We asked him in the book “The Fall of the Dragon and the Eagle”: “What is really going on in this surprising, brilliant and dark nation, where success is the only possible horizon and failure is a permanent reality? What is happening in this country so feared, admired, loved and hated? What forces are at work in the bowels of this globally active Eagle, supported by many as a symbol of progress and rejected by so many others as the main agent of oppression and violence? What is happening in this land that concentrates at the same time the yearnings of many who would like to live there and the total and absolute repudiation of those who believe that its very existence is the source of all its ills?”
What went wrong then, how did the destiny of this people go awry?
Has the endless quest for success, fame and social recognition led to a monstrous disproportion? Is the status achieved through the consumption of ever more sophisticated goods and pleasures turning this country into an ever more leaning tower of Babel, ready to collapse? Are the puritanism, republican morality and hard-nosed belief in progress that served as the foundation of this piece of synthetic civilisation no longer serving to protect against the end-of-cycle value cataclysm?
Is it the terrible charge of the belief in a manifest destiny, in a self-promulgated exceptionalism, that condemns this people to think themselves superior to others? Is it the biblical heritage of wanting to be the legitimate successor of the “chosen people” by supposed divine decision, that prevents them from abandoning staunch differentiation and living as equals? Or is it the primacy of corporate power, of the much-maligned and feared “military-industrial complex (today also digital)”, that constrains any possibility of free choice?
Will the day come when the American people openly rebel against this macabre vicious circle of domination and dependence on the power of domination?
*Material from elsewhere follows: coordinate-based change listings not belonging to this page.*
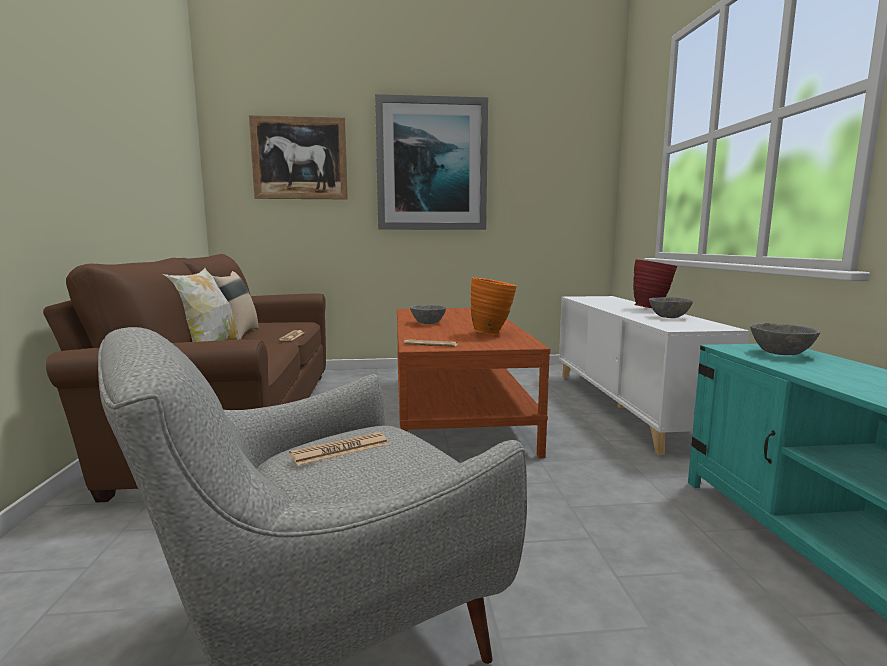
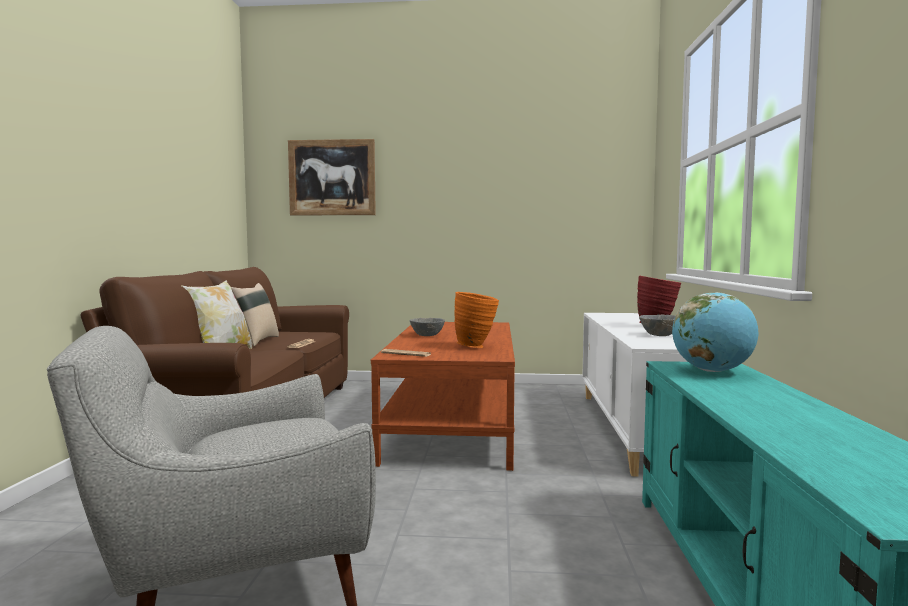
camera: 10 degrees right, 5 degrees down
(340, 450) = (259, 430): newspaper -> none
(431, 165) = (456, 181): picture -> none
(781, 353) = (712, 371): grey bowl -> globe

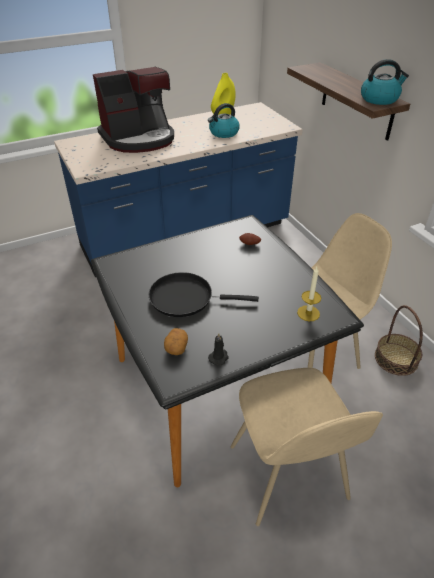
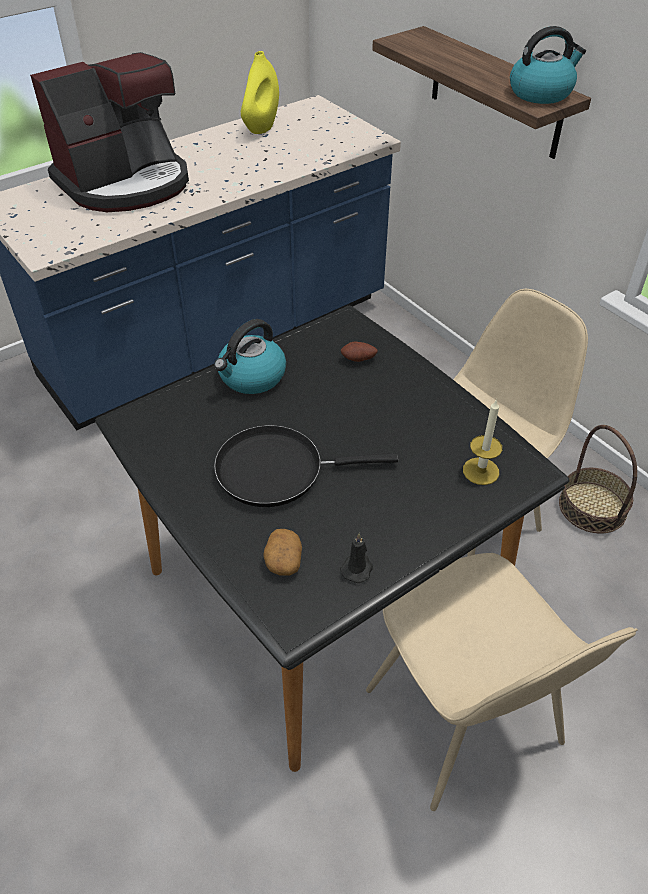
camera: 10 degrees left, 5 degrees up
(223, 133) = (270, 160): kettle -> kettle (251, 377)

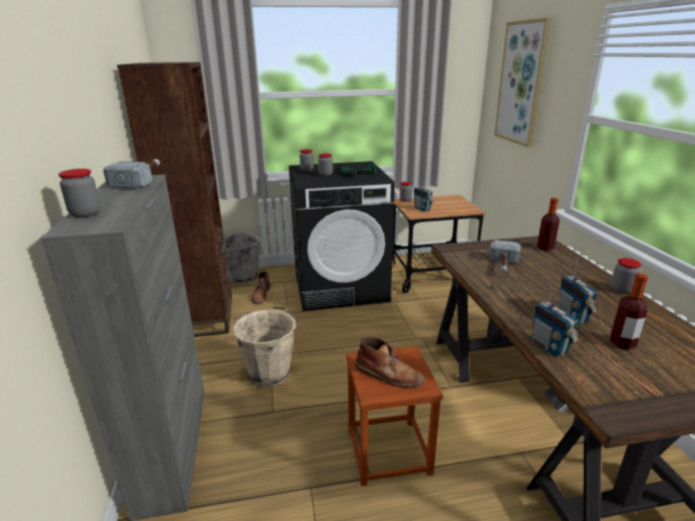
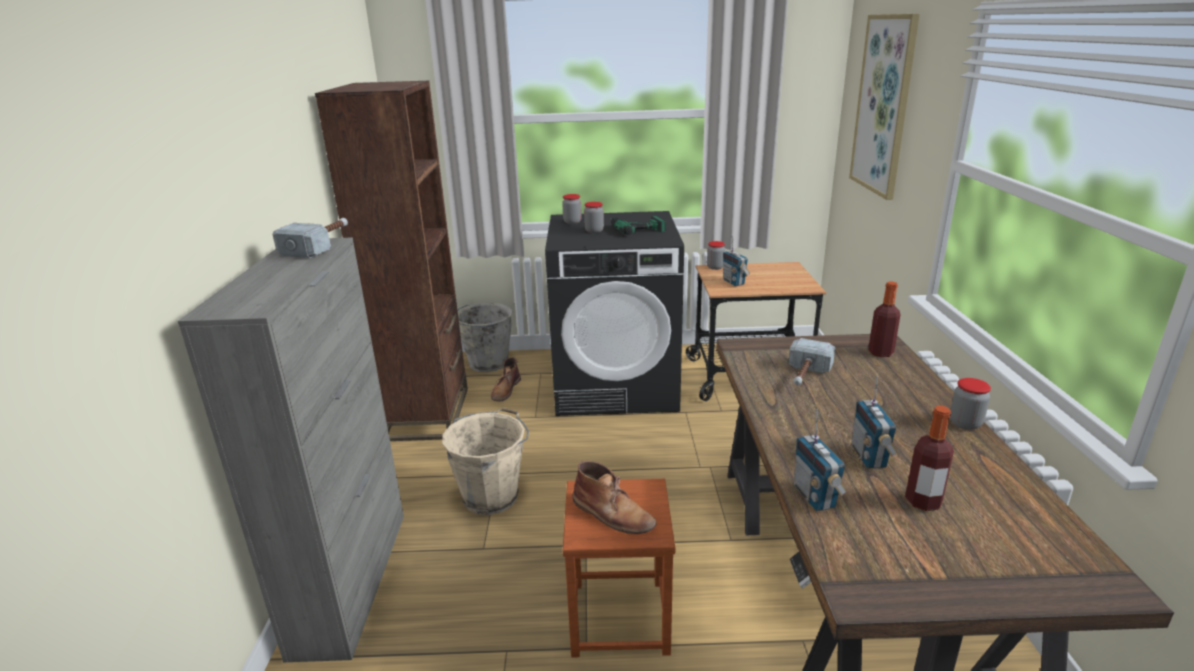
camera: 10 degrees right, 0 degrees up
(85, 214) = (237, 291): jar -> none

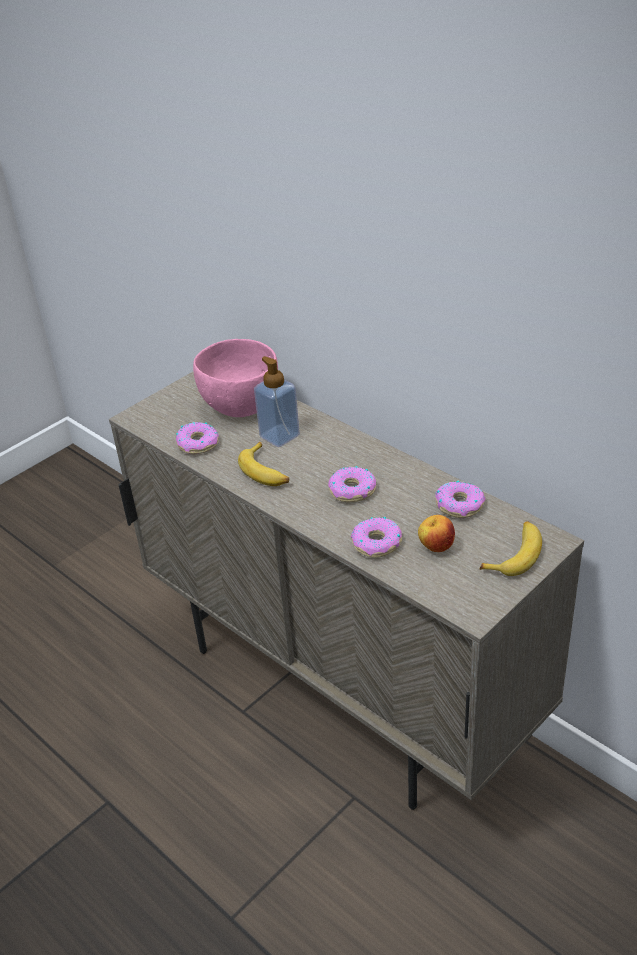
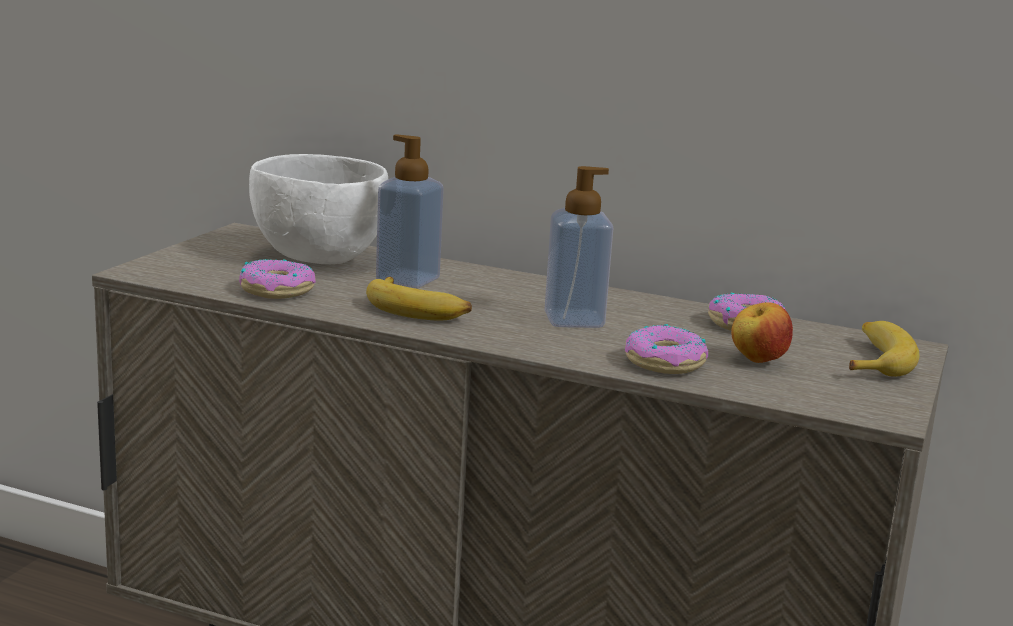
camera: 25 degrees left, 20 degrees down
(240, 406) = (317, 258): pink bowl -> white bowl
(352, 490) = (574, 320): donut -> soap dispenser

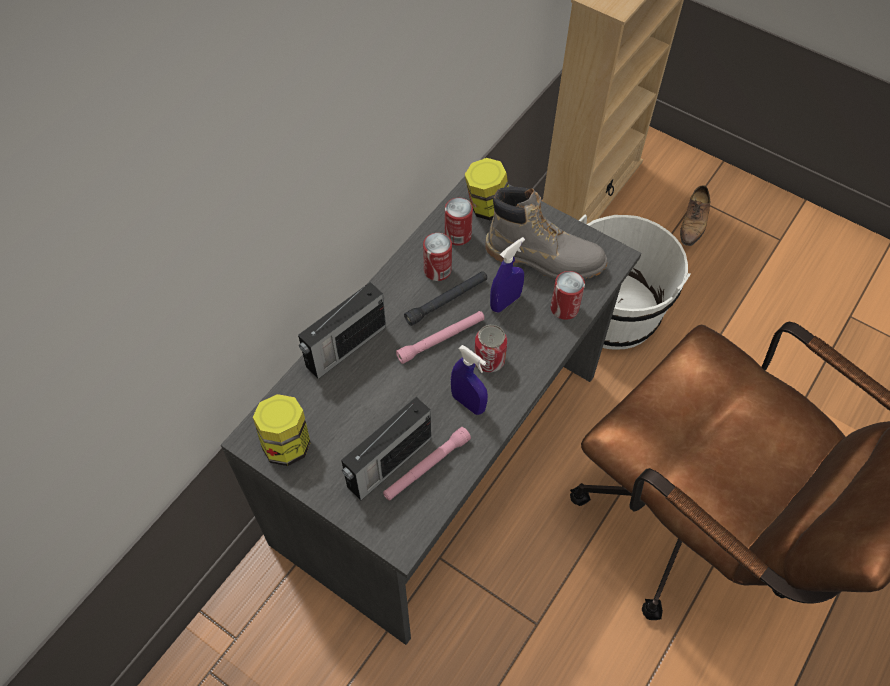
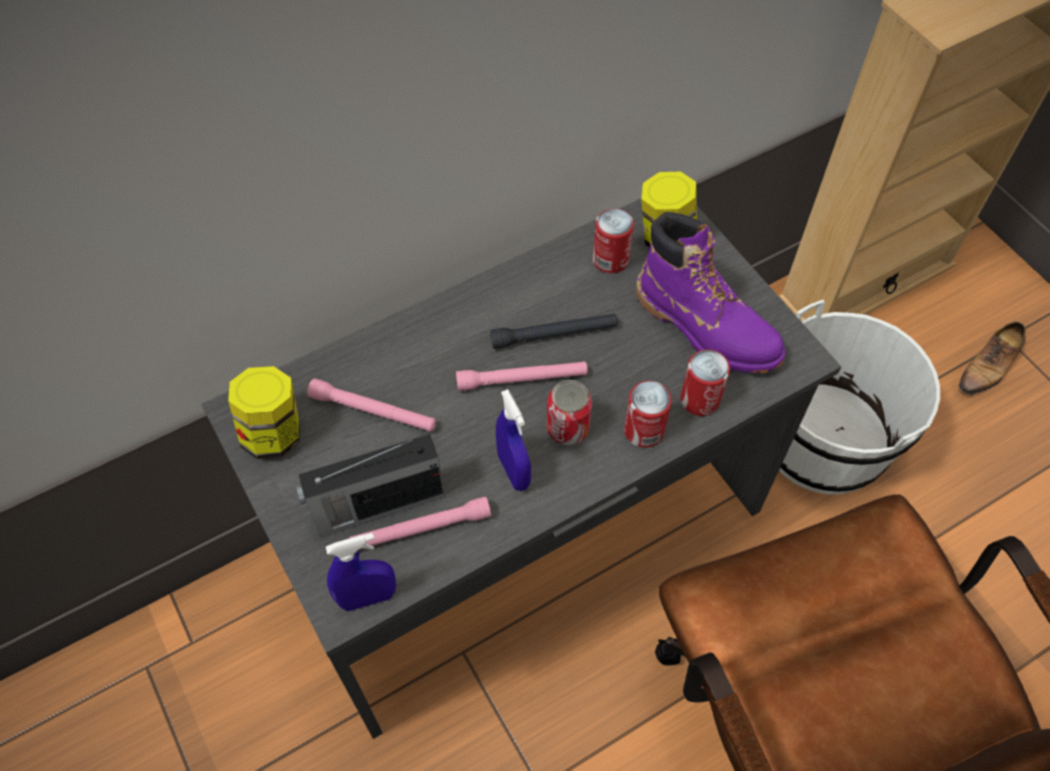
camera: 25 degrees right, 0 degrees up
(344, 347) = (401, 345): radio -> none
(350, 401) = (373, 411): none -> pink flashlight
(437, 270) = (562, 293): can -> can (644, 430)
(505, 302) = (626, 363): blue spray bottle -> blue spray bottle (368, 598)
(544, 259) = (706, 327): grey boot -> purple boot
No doubt it will. Surely that other great tendency, genuinely libertarian (a word today manipulated by sectors that have nothing to do with freedom), which lives in the American people and which surfaced historically in various guises, will once again rise to the surface.
The best of the American soul was what the abolitionist movement generated at the time and then embodied in that unstoppable current for women’s suffrage. That same force re-emerged against racial segregation, drove the non-violent youth movement of the late 1960s and had a great deal to do, more recently, beyond the cosmetic propaganda and the minimal changes that took place, in the highly symbolic election of the first black president.
This powerful momentum will powerfully influence the inevitable future changes in the lands of the Eagle, helping to usher in a new moment in human history.
That is why the memory of Martin Luther King lives on and shines brightly. With the same light that dwells in the hearts of those who work tirelessly for a non-violent world.